Atezolizumab will be administered at a flat dose of 1200 mg by intravenous route. Atezolizumab will be delivered in 250-mL 0.9% NaCl (sodium chloride) intravenous (IV) infusion bags. The administration will be repeated every 3 weeks (21 \[± 3\] days). The initial dose will be delivered over 60 (± 15) minutes. In case the first infusion is tolerated without any infusion-associated AEs the second infusion may be delivered over 30 (± 10) minutes. If the second 30 minutes infusion is well tolerated all the subsequent infusions may be administered over 30 (± 10) minutes. The treatment will be continued until disease progression, intolerable toxicity, patient refusal or Investigator's decision or any criterion for withdrawal from the trial or trial drug is fulfilled.

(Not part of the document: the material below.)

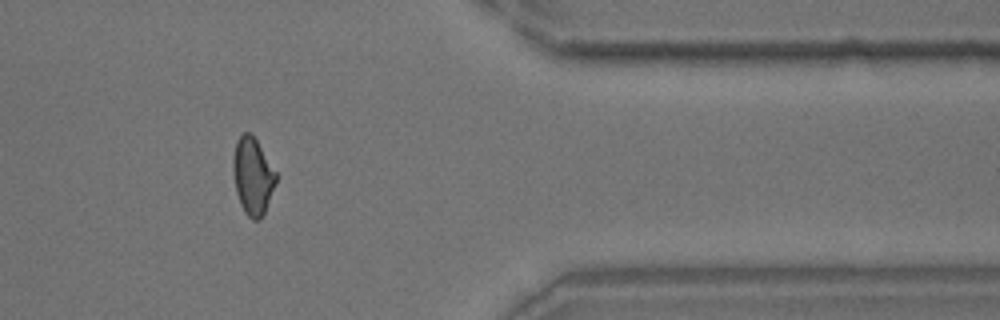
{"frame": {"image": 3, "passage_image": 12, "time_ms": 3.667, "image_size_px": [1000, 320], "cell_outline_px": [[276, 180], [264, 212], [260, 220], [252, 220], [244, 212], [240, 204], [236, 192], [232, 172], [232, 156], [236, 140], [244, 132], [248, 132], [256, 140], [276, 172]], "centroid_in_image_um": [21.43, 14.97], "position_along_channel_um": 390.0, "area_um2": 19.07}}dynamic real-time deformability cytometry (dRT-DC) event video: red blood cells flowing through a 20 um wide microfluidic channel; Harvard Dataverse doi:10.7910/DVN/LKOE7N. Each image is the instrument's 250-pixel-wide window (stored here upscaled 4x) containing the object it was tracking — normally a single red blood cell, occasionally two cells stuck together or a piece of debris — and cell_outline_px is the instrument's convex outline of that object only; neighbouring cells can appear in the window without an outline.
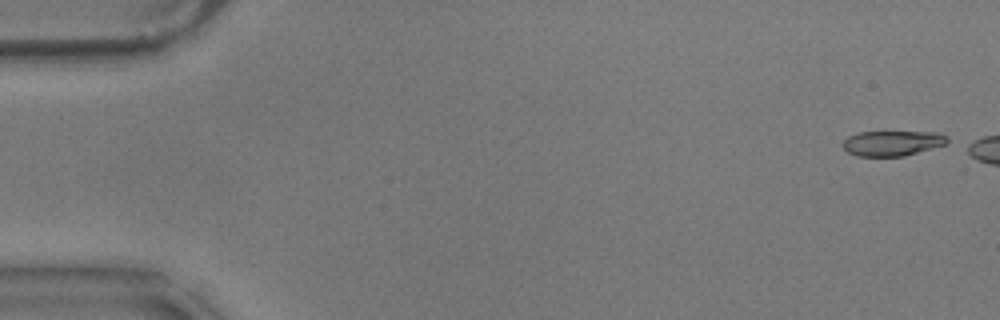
{"species": "common noctule bat (a hibernating species)", "species_latin": "Nyctalus noctula", "temperature_condition": "warm", "stored_images_in_passage": 5, "camera_frame_rate_fps": 3000, "um_per_image_px": 0.085, "animal": {"sex": "male", "body_mass_g": 17.9}, "frame": {"image": 1, "passage_image": 1, "time_ms": 0.0, "image_size_px": [1000, 320], "cell_outline_px": [[948, 140], [944, 144], [904, 156], [856, 156], [848, 152], [844, 148], [844, 140], [848, 136], [856, 132], [940, 132], [948, 136]], "centroid_in_image_um": [75.83, 12.16], "position_along_channel_um": 9.2, "area_um2": 15.2}}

Intervention: Atezolizumab

Outcomes

Primary Outcomes

Disease Control Rate (DCR)

Time Frame: From the start of treatment (baseline) to the progression of disease (PD) or trial discontinuation whichever occurs first, assessed up to 24 months.

Proportion of patients presenting Complete Response (CR) or Partial Response (PR) or Stable Disease (SD) based on the Investigator's assessment according to standard RECIST criteria v.1.1.

Secondary Outcomes

Overall Survival (OS)(From the date of enrollment to the date of death from any cause. The survival follow-up will continue until 6 months after the last subject receives the last dose of atezolizumab)
Time To Progression (Time To Progression)(From the date of enrollment to the date of objective tumor progression assessed up to 24 months.)
Progression Free Survival (PFS)(From the date of enrollment to the date of objective disease progression or death assessed up to 24 months.)
Treatment Safety based on Adverse Events Frequency and Safety(From the treatment start to 90 days after the administration of the last treatment dose. The outcome is assessed up to a maximum of 27 months.)
Objective Response Rate (ORR)(From the start of treatment (baseline) to the progression or stability of disease assessed up to 24 months.)